[Document section start]

ALLURION TECHNOLOGIES, INC. AND SUBSIDIARIES
NOTES TO THE UNAUDITED CONDENSED CONSOLIDATED FINANCIAL STATEMENTS
(dollars in thousands, except per share amounts)
Backstop Agreement
On May 2, 2023, the Backstop Purchasers entered into the Backstop Agreement. Pursuant to the Backstop Agreement, , immediately prior to the Intermediate Merger Closing (a) each Backstop Purchaser purchased $2 million aggregate principal amount outstanding portion of the HVL Allurion Convertible Note, (b) New Allurion canceled the existing HVL Allurion Convertible Note and issued a new Allurion Convertible Note to HVL for the remaining balance together with all unpaid interest accrued since the date of issuance thereof, (c) New Allurion issued new Allurion Convertible Notes to each Backstop Purchaser with an issuance date of the Closing Date and an original principal amount of $2 million each and (d) New Allurion issued 700,000 shares of New Allurion Common Stock to each Backstop Purchaser. Refer to FN 7 – Debt for further discussion around the Backstop Agreement.
HVL Termination Agreement
On May 2, 2023, HVL and New Allurion entered into the HVL Termination Agreement, terminating the HVL Side Letter. Pursuant to which, among other things, at closing of the Mergers, upon the terms and subject to the conditions set forth therein, New Allurion issued to HVL 387,696 shares of New Allurion Common Stock. The issuance of the HVL Additional Shares was effective immediately following the consummation of the Business Combination.

[Document section end]
[Record extracts start]

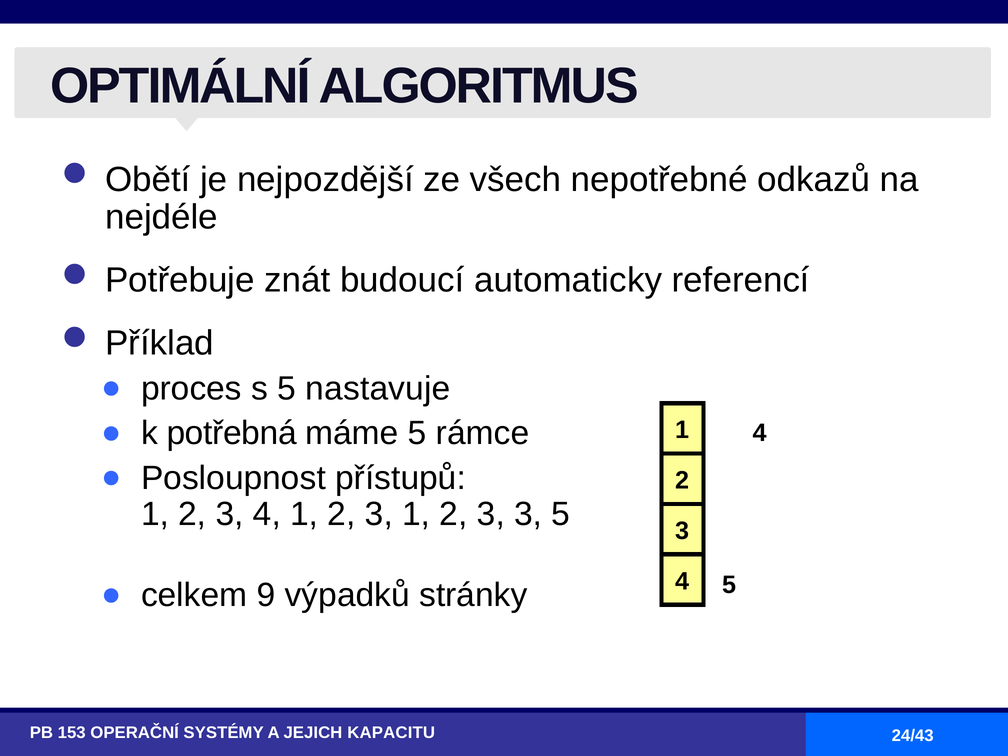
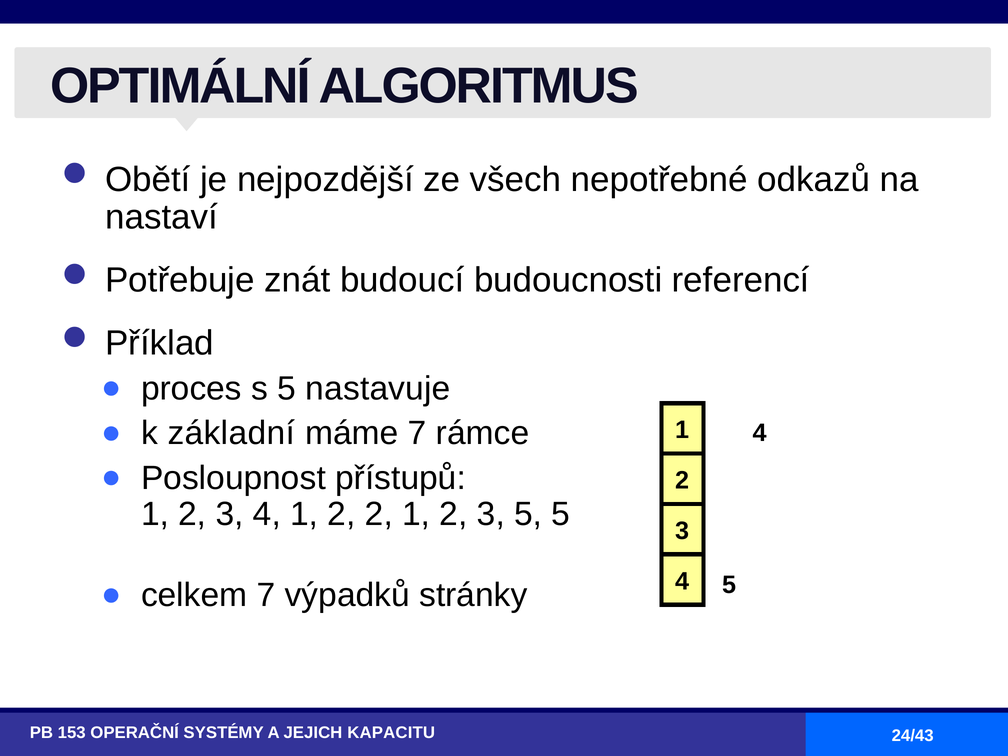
nejdéle: nejdéle -> nastaví
automaticky: automaticky -> budoucnosti
potřebná: potřebná -> základní
máme 5: 5 -> 7
4 1 2 3: 3 -> 2
3 3: 3 -> 5
celkem 9: 9 -> 7
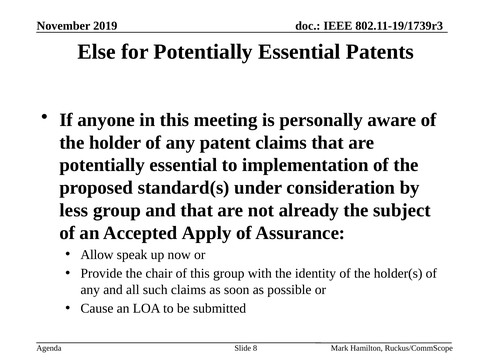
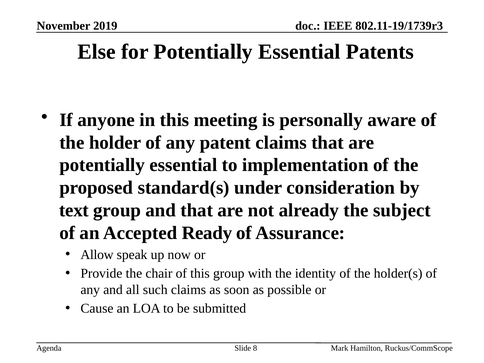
less: less -> text
Apply: Apply -> Ready
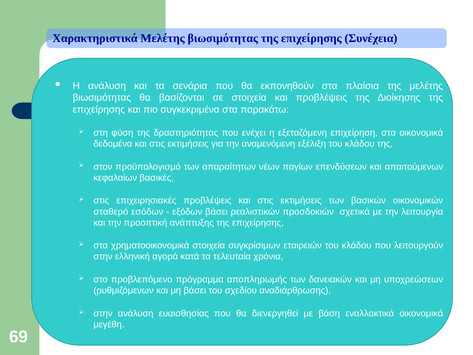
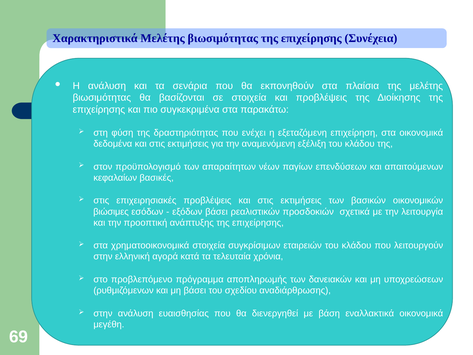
σταθερό: σταθερό -> βιώσιμες
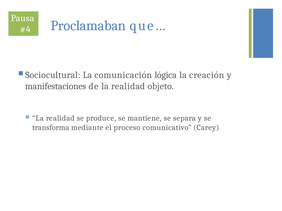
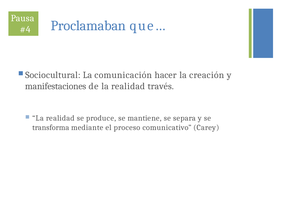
lógica: lógica -> hacer
objeto: objeto -> través
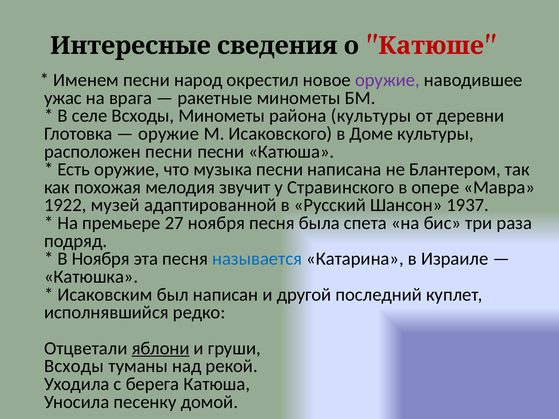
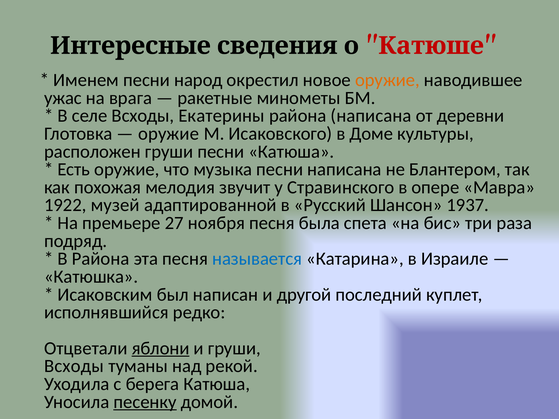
оружие at (387, 80) colour: purple -> orange
Всходы Минометы: Минометы -> Екатерины
района культуры: культуры -> написана
расположен песни: песни -> груши
В Ноября: Ноября -> Района
песенку underline: none -> present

[Record extracts end]

According to the financial statement notes above, how many shares of New Allurion Common Stock did New Allurion issue to HVL under the HVL Termination Agreement?

### [Final answer]
New Allurion issued 387,696 shares of New Allurion Common Stock to HVL.